## [DESCRIPTION OF THE TASK]
Lines in the records below that contain the word "องการ" must each be copied.

=== INPUT FOR THIS TASK ===

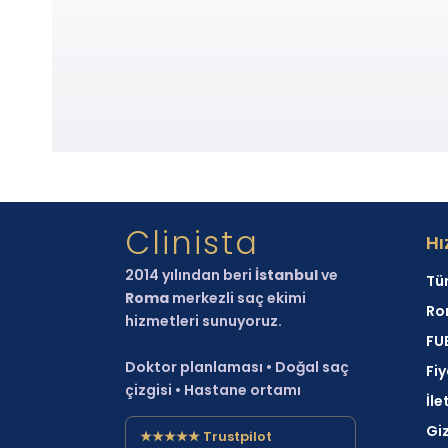
bilgilendirmektir.
Clinista
Hı
2014 yılından beri
İstanbul
ve
Tür
Roma
merkezli saç ekimi
Ro
hizmetleri sunuyoruz.
FUE
Doktor planlaması • Doğal saç
Fiy
çizgisi • Hastane ortamı
İle
Giz
★★★★★ Trustpilot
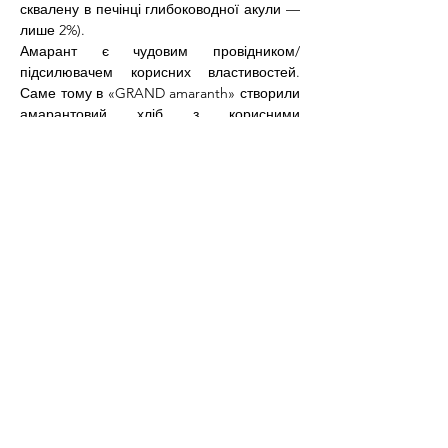
сквалену в печінці глибоководної акули — 
лише 2%).
Амарант є чудовим провідником/
підсилювачем корисних властивостей. 
Саме тому в «GRAND amaranth» створили 
амарантовий хліб з корисними 
складовими, такими як розторопша, 
конопля, ягоди годжи, пажитнику та інші. 
Тим, хто приймає ліки або проходить 
відновлювальний період, бажано додати 
до свого раціону амарант для підвищення 
ефективності дії.
Амарантовий хліб-суперфуд для 
спортсменів-має великий вміст білка та 
«повільні» вуглеводи. Сприяє зниженню 
«поганого» холестерину.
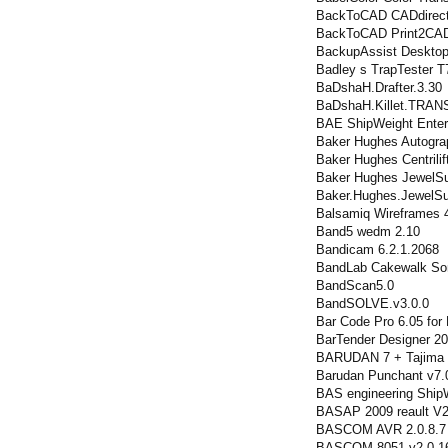
BackToCAD CADdirect
BackToCAD Print2CAD
BackupAssist Desktop
Badley s TrapTester T
BaDshaH.Drafter.3.30
BaDshaH.Killet.TRANS
BAE ShipWeight Enter
Baker Hughes Autogra
Baker Hughes Centrili
Baker Hughes JewelSu
Baker.Hughes.JewelSu
Balsamiq Wireframes 4
Band5 wedm 2.10
Bandicam 6.2.1.2068
BandLab Cakewalk Son
BandScan5.0
BandSOLVE.v3.0.0
Bar Code Pro 6.05 fo
BarTender Designer 20
BARUDAN 7 + Tajima 
Barudan Punchant v7.
BAS engineering Ship
BASAP 2009 reault V
BASCOM AVR 2.0.8.7
BASCOM-8051 v2.0.1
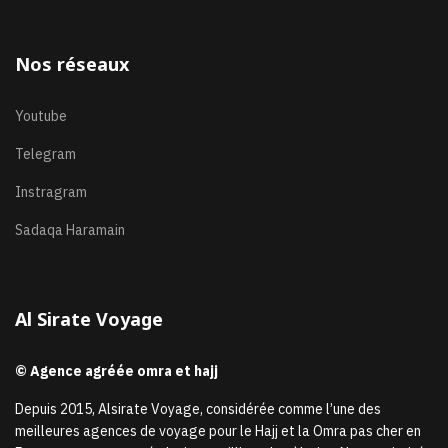
Nos réseaux
Youtube
Telegram
Instragram
Sadaqa Haramain
Al Sirate Voyage
© Agence agréée omra et hajj
Depuis 2015, Alsirate Voyage, considérée comme l’une des
meilleures agences de voyage pour le Hajj et la Omra pas cher en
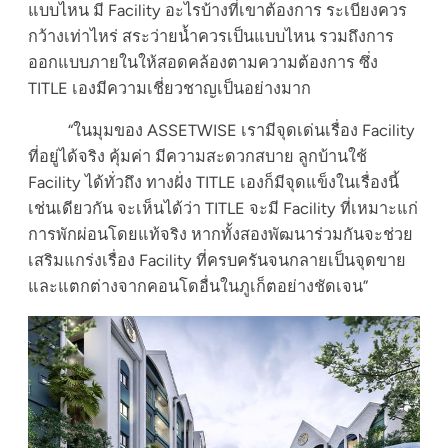
แบบไหน มี Facility อะไรบ้างที่เขาต้องการ ระเบียงควร
กว้างเท่าไหร่ สระว่ายน้ำควรเป็นแบบไหน รวมถึงการ
ออกแบบภายในให้สอดคล้องตามความต้องการ ซึ่ง
TITLE เองมีความเชี่ยวชาญเป็นอย่างมาก
“ในมุมของ ASSETWISE เรามีจุดเด่นเรื่อง Facility
ที่อยู่ได้จริง คุ้มค่า มีความสะดวกสบาย ลูกบ้านใช้
Facility ได้ทั่วถึง ทางฝั่ง TITLE เองก็มีจุดแข็งในเรื่องนี้
เช่นเดียวกัน จะเห็นได้ว่า TITLE จะมี Facility ที่เหมาะแก่
การพักผ่อนโดยแท้จริง หากทั้งสองพัฒนาร่วมกันจะช่วย
เสริมแกร่งเรื่อง Facility ที่ครบครันจนกลายเป็นจุดขาย
และแตกต่างจากคอนโดอื่นในภูเก็ตอย่างชัดเจน”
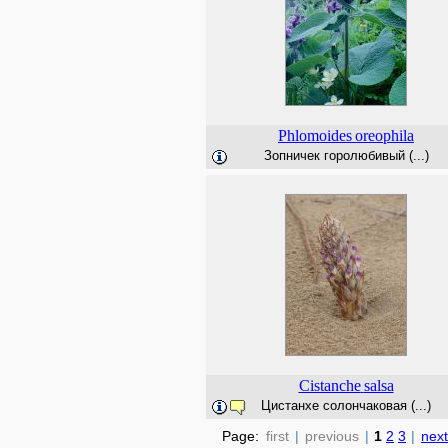
Phlomoides
oreophila
Зопничек горолюбивый (...)
Cistanche
salsa
Цистанхе солончаковая (...)
Page:
first
|
previous
|
1
2
3
|
next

===

## [EXERCISE RESPONSE]
แบบไหน มี Facility อะไรบ้างที่เขาต้องการ ระเบียงควร
ออกแบบภายในให้สอดคล้องตามความต้องการ ซึ่ง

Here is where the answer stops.